Monday morning. 7:30 AM.
Had funky dreams last night and woke up with extreme blogger’s regret re: what I posted last night. Sometimes, I need to remember to “slow down, stop, and think.”
The residue of last night’s dream is leaving me with a strange feeling. I don’t remember the dream. It’s putting me in a strange place this early—far too early—hot, Monday morning.
I really want to believe the world is a good, beautiful place.
On the one hand, I really believe it in a undoubtedly deep and fundamental way. The world is beautiful. Like I know I have to believe that people are good, I need to believe the world is good. Even with all the evidence to the contrary, I need to believe those things. Perhaps that is the whole crux of my struggle right now. Maybe that’s all it is—wanting to, needing to believe that the world is a good, beautiful place. Wanting to, needing to—believe that people are good, and at the same time, wanting to (needing to?) not believe this because then it hurts all over again when I realize it can’t possibly be true. When, in both my personal and professional life I run up against all those pieces of evidence telling me those two statements are lies.
But at the same time, I’m sitting on the train looking around me at all the faces.
The short, round, Jewish man with a yarmulke and tzitzis, reading his prayers right to left, back to front, nodding, stroking his beard, closing his eyes, consumed by prayer.
The dorky, pimpled college student rocking out to whatever he’s listening to on his ipod, a chemistry textbook in his lap.
The elderly man sitting next to me, sleeping, threatening to fall on my shoulder if we take this next bend just a little too sharply.
The two young African-American twins in matching Baltimore College Dance t-shirts and matching, huge orange sunglasses.
The red-head with the out of control frizzy hair in front of me who’s reading something with a naked woman on the cover.
The woman in the burka a few rows behind me.
It’s amazing. Truly.
We all sit in silence. No eye contact. Plugged into electronic devices, engaged in words or prayer or melody or sleep or thoughts, we do this, every day, with the same group of complete strangers. We ignore one another in favor of planning the dinner menu, reading trashy novels, thinking about what phone calls should be made, where we’re going to get the money for the next cell phone bill, planning our way out of the situation we’re in, planning our futures, or our daughter’s future, or our granddaughter’s future. Some days, it seems like we’re 50 people lost on the same damn train, heading in the same direction, never daring to make eye contact or connect.

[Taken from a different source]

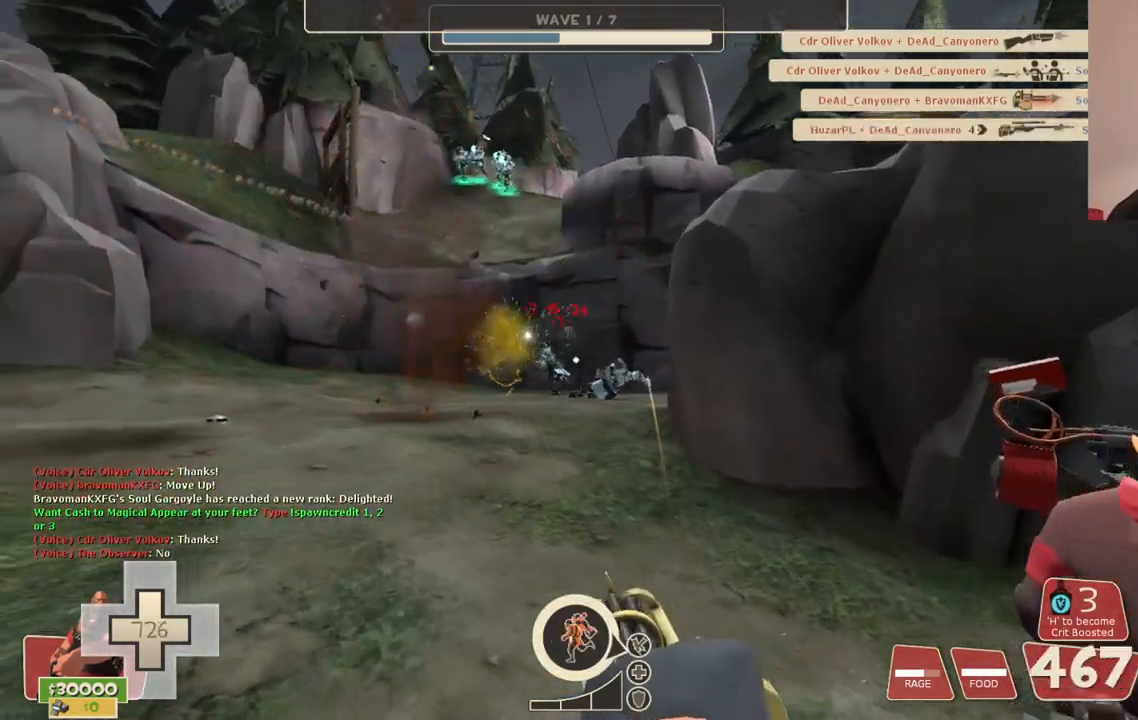
{"buttons": ["L2", "R2"], "left_stick": "up-left", "right_stick": "center", "events": []}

A man just got on in a long white dress and a small, tight, white cloth hat. He is young, with a long beard, and dark smooth skin. He is wearing something around his neck and over one shoulder, holding approximately 30 small colored vials. He is plugged into earphones and bobbing his head, smiling broadly, making eye contact. His presence has clearly changed the energy on the train. Everyone is watching him. He continues rocking out to whatever it is he’s tuned into, but he’s very aware of the attention he’s getting. He doesn’t sit down, even though there’s room. He stands in the middle of everything. The woman across from me signals to him. He flashes numbers back to her with his hands. 2. 4. 5. He’s missing several teeth when he smiles.
Another woman signals to him and he pulls one of his earbuds out. “Do you have any nag champa?” she asks. It takes me a minute to understand what she’s asking. She says nag champa so it sounds like “nag” as in “to annoy with unnecessary questioning,” and champa is like “he’s a champ” with an –a on the end. Naaag Champ-a.
I can’t hear his reply as the doors open and close at Lexington Market. As we start moving again and the irritating “ding” that interferes with my eavesdropping stops, I hear him say, “See, I honor the sanctity of the trade. You ask me for nag champa, and I have something with nag champa in it, but I won’t sell you that because it’s not what you asked for.”
She nods. “I appreciate your honesty,” she says.
The woman next to her offers him $1 for something called, “Passion.” He sells it to her, tells her to have a blessed day, and gets of the train. She opens it, rolls it around on her hand, offers some to the naaag champ-a lady sitting perpendicular to her.
Turns out that no matter what she does, the roller on the vial doesn’t roll, so she can’t get any scent out.
“Maybe that’s why he sold it to me for a dollar,” she says.